11  Die Mediananlayse dieser Phase ist ausführlich dokumentiert in (Schwarz 2010: 136-145).

12 Ich überspringe den sog. »Fall Mehmet« von 1998, denn auch dort waren öffentliche Debatten und Rechtssetzung miteinander verschränkt, jedoch mit anderen Folgen: es kam gerade deshalb zu keiner Änderung der formalen Normen, weil die dominante Denkweise sich noch nicht so weit geändert hatte, dass entsprechende legislative Pläne Erfolg haben konnten; vgl. (Schwarz 2010: 160-163).

13  Eine detaillierte Zusammenfassung der Gesetzgebungsverfahren zum TerrorBekG und ZuwG findet sich bei (Davy 2006): 210-245.

14  Zur Deutung der Potentialität als Faktizität vgl. (Schwarz 2010: 187-204).

15  Im Februar 2005 wurde eine alleinstehende 23-jährige Mutter von ihrem Bruder in Berlin auf offener Straße ermordet.

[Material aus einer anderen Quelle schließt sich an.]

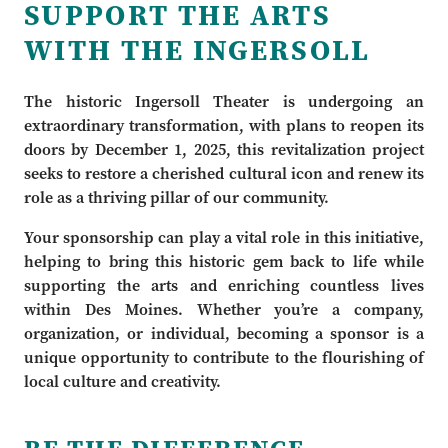
SUPPORT THE ARTS
WITH THE INGERSOLL
The historic Ingersoll Theater is undergoing an
extraordinary transformation, with plans to reopen its
doors by December 1, 2025, this revitalization project
seeks to restore a cherished cultural icon and renew its
role as a thriving pillar of our community.
Your sponsorship can play a vital role in this initiative,
helping to bring this historic gem back to life while
supporting the arts and enriching countless lives
within Des Moines. Whether you’re a company,
organization, or individual, becoming a sponsor is a
unique opportunity to contribute to the flourishing of
local culture and creativity.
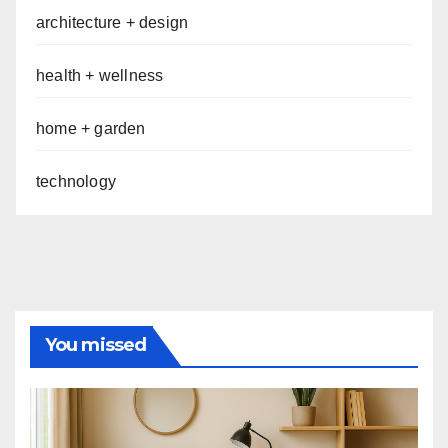
architecture + design
health + wellness
home + garden
technology
You missed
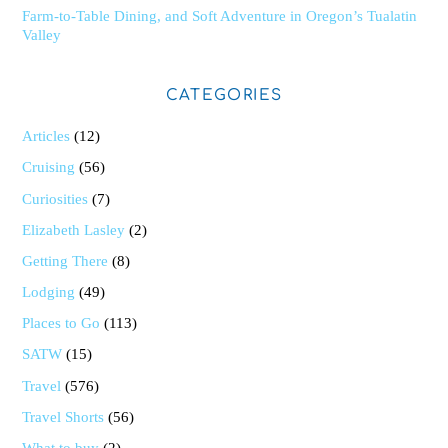
Farm-to-Table Dining, and Soft Adventure in Oregon’s Tualatin
Valley
CATEGORIES
Articles
(12)
Cruising
(56)
Curiosities
(7)
Elizabeth Lasley
(2)
Getting There
(8)
Lodging
(49)
Places to Go
(113)
SATW
(15)
Travel
(576)
Travel Shorts
(56)
What to buy
(2)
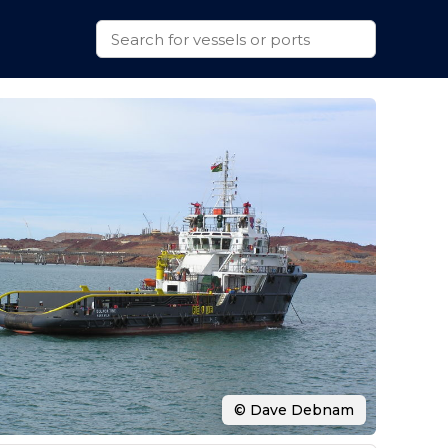
© Dave Debnam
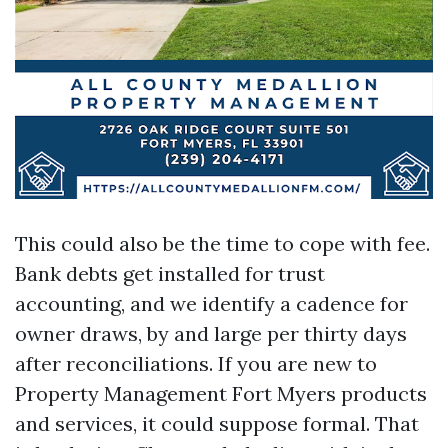
This could also be the time to cope with fee.
Bank debts get installed for trust
accounting, and we identify a cadence for
owner draws, by and large per thirty days
after reconciliations. If you are new to
Property Management Fort Myers products
and services, it could suppose formal. That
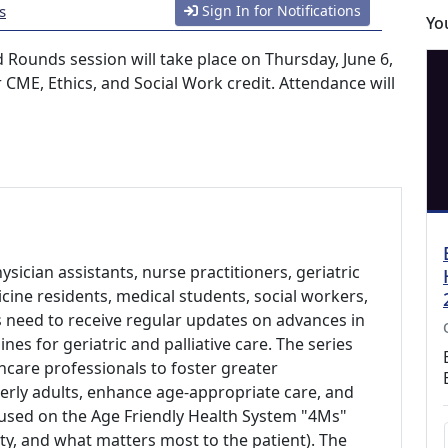
s
Sign In for Notifications
Yo
d Rounds session will take place on Thursday, June 6,
 CME, Ethics, and Social Work credit. Attendance will
hysician assistants, nurse practitioners, geriatric
cine residents, medical students, social workers,
ts need to receive regular updates on advances in
nes for geriatric and palliative care. The series
thcare professionals to foster greater
derly adults, enhance age-appropriate care, and
used on the Age Friendly Health System "4Ms"
ty, and what matters most to the patient). The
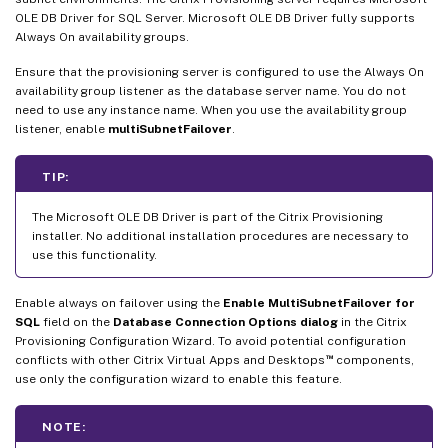
OLE DB Driver for SQL Server. Microsoft OLE DB Driver fully supports
Always On availability groups.
Ensure that the provisioning server is configured to use the Always On
availability group listener as the database server name. You do not
need to use any instance name. When you use the availability group
listener, enable
multiSubnetFailover
.
TIP:
The Microsoft OLE DB Driver is part of the Citrix Provisioning
installer. No additional installation procedures are necessary to
use this functionality.
Enable always on failover using the
Enable MultiSubnetFailover for
SQL
field on the
Database Connection Options dialog
in the Citrix
Provisioning Configuration Wizard. To avoid potential configuration
™
conflicts with other Citrix Virtual Apps and Desktops
components,
use only the configuration wizard to enable this feature.
NOTE:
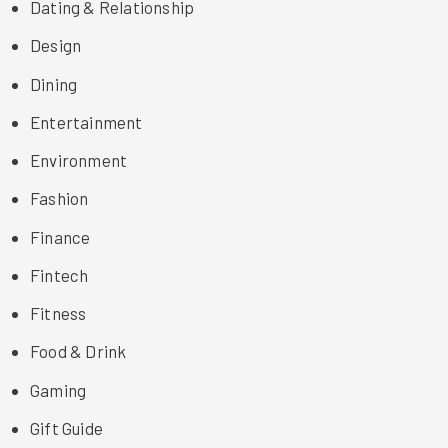
Dating & Relationship
Design
Dining
Entertainment
Environment
Fashion
Finance
Fintech
Fitness
Food & Drink
Gaming
Gift Guide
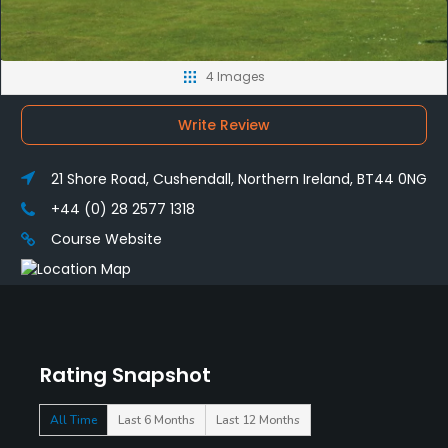
4 Images
Write Review
21 Shore Road, Cushendall, Northern Ireland, BT44 0NG
+44 (0) 28 2577 1318
Course Website
Rating Snapshot
All Time
Last 6 Months
Last 12 Months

Diese Tat wurde in der Öffentlichkeit als kollektive Reaktion der nächsten Angehörigen auf das die Familie vermeintlich »entehrende« Verhalten der jungen Frau gedeutet. Nach der Urteilsverkündung wurden die neunjährige Haftstrafe für den damals 18-jährigen Täter sowie der Freispruch seiner Brüder vielfach als zu gering bezeichnet; der Umstand einer kollektiven Entscheidung der Familie zum Mord an der Tochter/Schwester sei vor Gericht nicht ausreichend gewürdigt worden.

16  Im deutschen Recht existiert meines Wissens keine explizite Definition von »Integration«. Die Notwendigkeit, diesen Terminus in der Praxis zu operationalisieren führt aber zu einer m. E. durchaus brauchbaren teilsystemisch ausdifferenzierten Begriffsverwendung, wie etwa das Beispiel der »Grundprinzipien für die Politik der Integration von Einwanderer« des Rats der EU von 2004 zeigt: »Die Eingliederung … erfordert die Mitwirkung der Aufnahmegesellschaft, die Gelegenheiten für eine uneingeschränkte wirtschaftliche, soziale, kulturelle und politische Teilhabe der Einwanderer schaffen sollte« (Rat der EU 14615/04: 19).